New Delhi: US President Donald Trump’s 100,000 fee on H-1B visa applicants has Indian aspirants panicking. But analysts and experts have been pointing to a silver lining––the country will be able to retain its talent.
However, in The Washington Post, Karishma Mehrotra and Supriya Kumar report on the absence of infrastructure in India to absorb Indian professionals.
Indian IT firms like TCS, Wipro and Infosys are also highly dependent on the US. “Indian IT giants form the backbone of a $250 billion services industry that provides offshore technology work for foreign clients. But the companies also hire extensively in the United States, and many of their employees are Indians on H-1B visas. Major firms at the center of the export model, such as Tata Consultancy Services, Wipro and Infosys, saw their share prices tumble this week,” the report says.
Indians are also reluctant to move back home.
“Some Indian professionals who took their talents to the United States said there are simply no comparable opportunities back home,” it adds.
“In the whole of India, nobody is touching the kind of robotics work I do here,” Shivam Bhardwaj, an engineer on an H-1B visa in San Jose, is quoted as saying.
In 2014, he tried to start a company in India but was unsuccessful. “There is no ease of doing business,” the 31-year-old tells The Post, referring to India’s “legal and bureaucratic challenges”.
“The reasons we left India are still there,” Bhardwaj concluded, saying he would sooner look to Singapore than to his home country to continue his career. And for other young Indians who were hoping to follow his path, “their future is jeopardised”, he said, according to the report.
In Financial Times, Chris Kay and Sebastien Ash profile Naveen Jindal, steel tycoon who is supposedly called “Captain Cool” by his polo mates.
Jindal has made an offer to buy the “floundering steel assets” of German industrial group Thyssenkrupp –– and has “pledged to invest more than 2 billion pounds”.
“A successful takeover would vault Jindal, who owns India’s fourth-largest steel producer, into the world’s leading makers of the metal, with sprawling but integrated assets that include mines in Africa and Australia, as well as steel plants in Oman and Europe. It would also mark his second major acquisition in the region,” says the article.
But all is not rosy. Analysts told the FT that Jindal’s push into Europe comes amid “low demand across markets, cheap imports and high energy costs”.
Meanwhile, it asserts, when it comes to Jindal, “boldness” is a family trait.
“Boldness runs in the family. Jindal’s father, Om Prakash Jindal, was regarded as a pioneer in India’s steel sector before dying in a helicopter crash in 2005,” says the report.
“Naveen Jindal’s appetite for international adventure is not new. His listed Indian company signed an agreement to invest $2.1bn in a Bolivian mining and steel project in 2007. He eventually pulled the plug on the project following frictions with Bolivia’s leftist government,” it adds.

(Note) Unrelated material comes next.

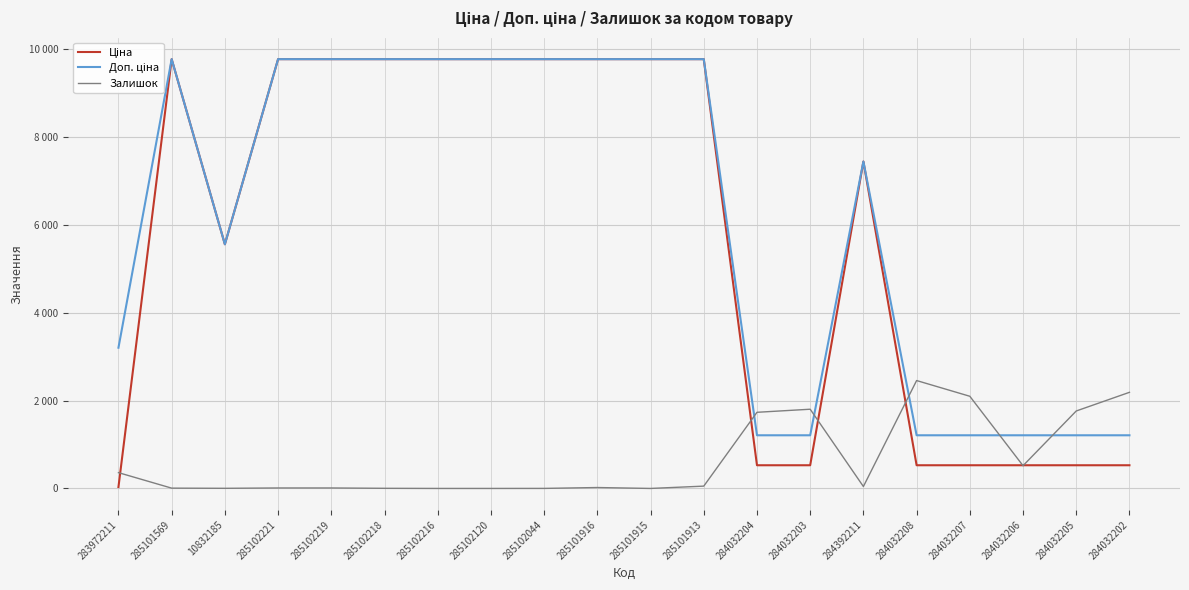

Rank the categories by Доп. ціна value from lowest to highest.

284032204, 284032203, 284032208, 284032207, 284032206, 284032205, 284032202, 283972211, 10832185, 284392211, 285101569, 285102221, 285102219, 285102218, 285102216, 285102120, 285102044, 285101916, 285101915, 285101913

In Jammu & Kashmir, apple farmers are struggling as this year’s unrelenting monsoon destroyed their crops and rid them of customers, report Pragati K.B. and Showkat Nanda in The New York Times.
“The authorities shut the highway for almost two weeks in late August, and restricted heavy trucks from using the road through Sept. 17, to make repairs. That left harvested apples, packed in boxes and loaded onto trucks, stranded. They began to rot, and the crop still in the region’s orchards went unpicked,” says the report, noting that Kashmir accounts for over 70 percent of India’s apple harvest.
“Just two months ago, Mr Ashraf, the apple farmer, was a hopeful man. He had a good crop this year from his one-acre orchard and expected to make a profit of $4,600. Then came the rains in August, heavier and earlier than expected. Some of his produce was lost in the deluge, but he still had plenty to sell and make a comfortable profit. Then he heard the highway was closed, and he lost hope. He stopped picking the apples,” it adds, narrating one man’s story that reflects the state of affairs.